◆ Kutipan Bacaan ◆
*****

Abu Ja’far mengatakan, “Di hadapan kami terdapat seorang pemuda dari penduduk Balkh. Dia selalu berijtihad dan beribadah. Hanya saja dia selalu mengumpat orang lain. Dia mengatakan, ‘Si Fulan seperti ini dan itu’. Suatu hari aku melihatnya. Dia keluar dari samping para waria yang berjumlah seratus. Pekerjaannya sebagai tukang cuci. Saya bertanya, ‘Apa kabarmu ?’. dia menjawab, ‘Ada kejadian yang menimpaku’. Setelah itu saya mengatakan, ‘Saya pernah mendapatkan cobaan karena meremehkan waria. Oleh karena itu saya melayani mereka . sekarang semua peristiwa itu telah berlalu. Untuk itu berdoalah kepada Allah SWT agar memberikan rahmat kepadaku’”.

Seri Belajar Membaca Risalatul Qusyairiyah ( 3 )

  DIAM

Dari Abu Hurairah RA diceritakan bahwa Rasulullah SAW bersabda,
“Barang siapa yang beriman kepada Allah dan hari akhir maka janganlah menyakiti tetangganya. Dan barang siapa yang beriman kepada Allah dan hari akhir, hendaknya ia memuliakan tamunya. Dan barang siapa yang beriman kepada Allah dan hari akhir hendaknya ia berkata baik atau diam”.

*****

◆ Cuplikan Data ◆
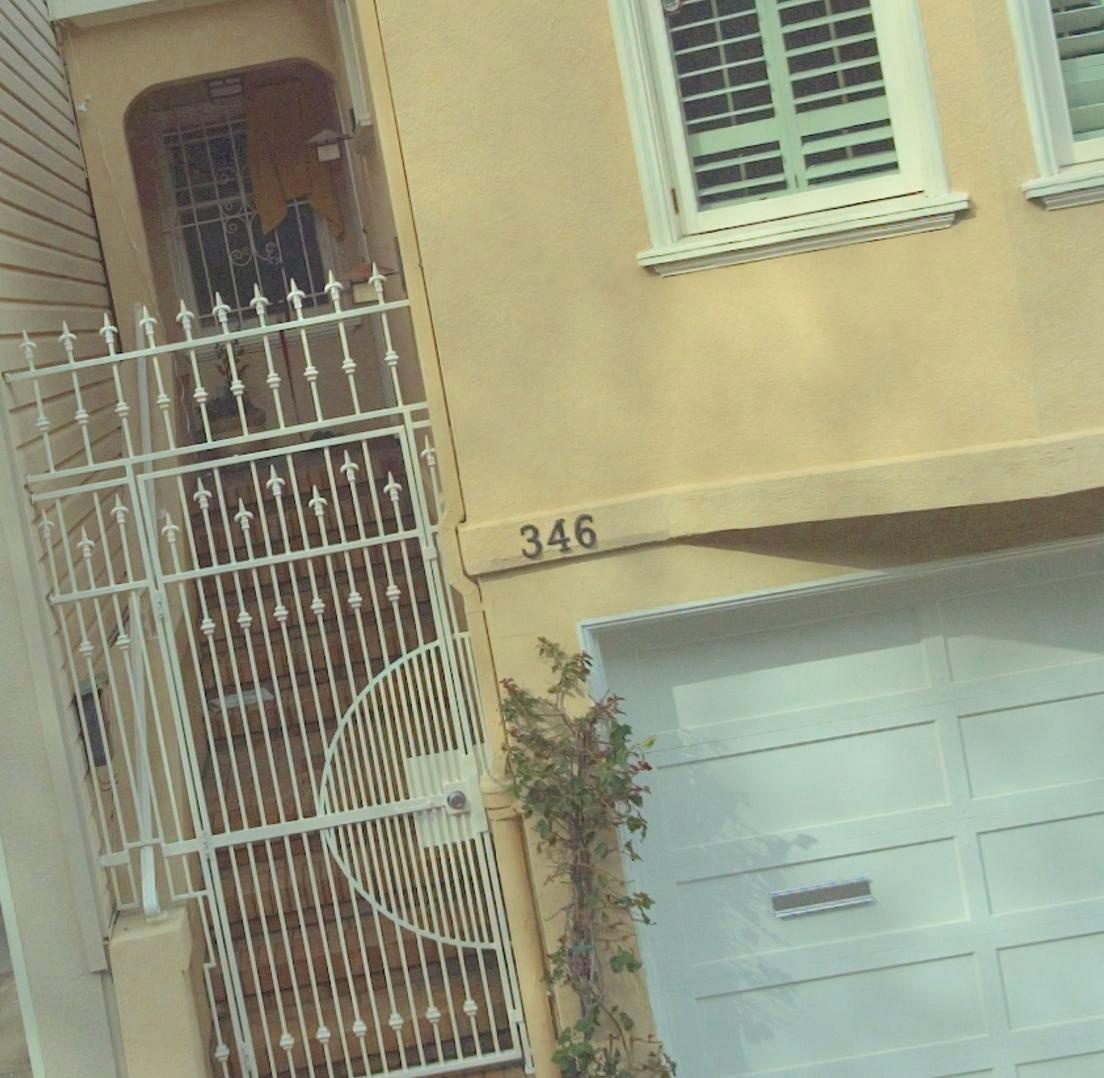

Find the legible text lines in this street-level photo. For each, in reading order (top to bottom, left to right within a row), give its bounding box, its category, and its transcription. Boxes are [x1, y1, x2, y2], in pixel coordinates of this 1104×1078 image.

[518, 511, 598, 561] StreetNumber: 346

*****

◆ Yang Diperlukan ◆
Sebutkan semua sikap yang disabdakan Rasulullah SAW dalam hadis pada kutipan bacaan bagi orang yang beriman kepada Allah dan hari akhir. Baris-baris data tidak ada hubungannya dengan kutipan bacaan.

◆ Hasil Tugas ◆
- Janganlah menyakiti tetangganya.
- Hendaknya memuliakan tamunya.
- Hendaknya berkata baik atau diam.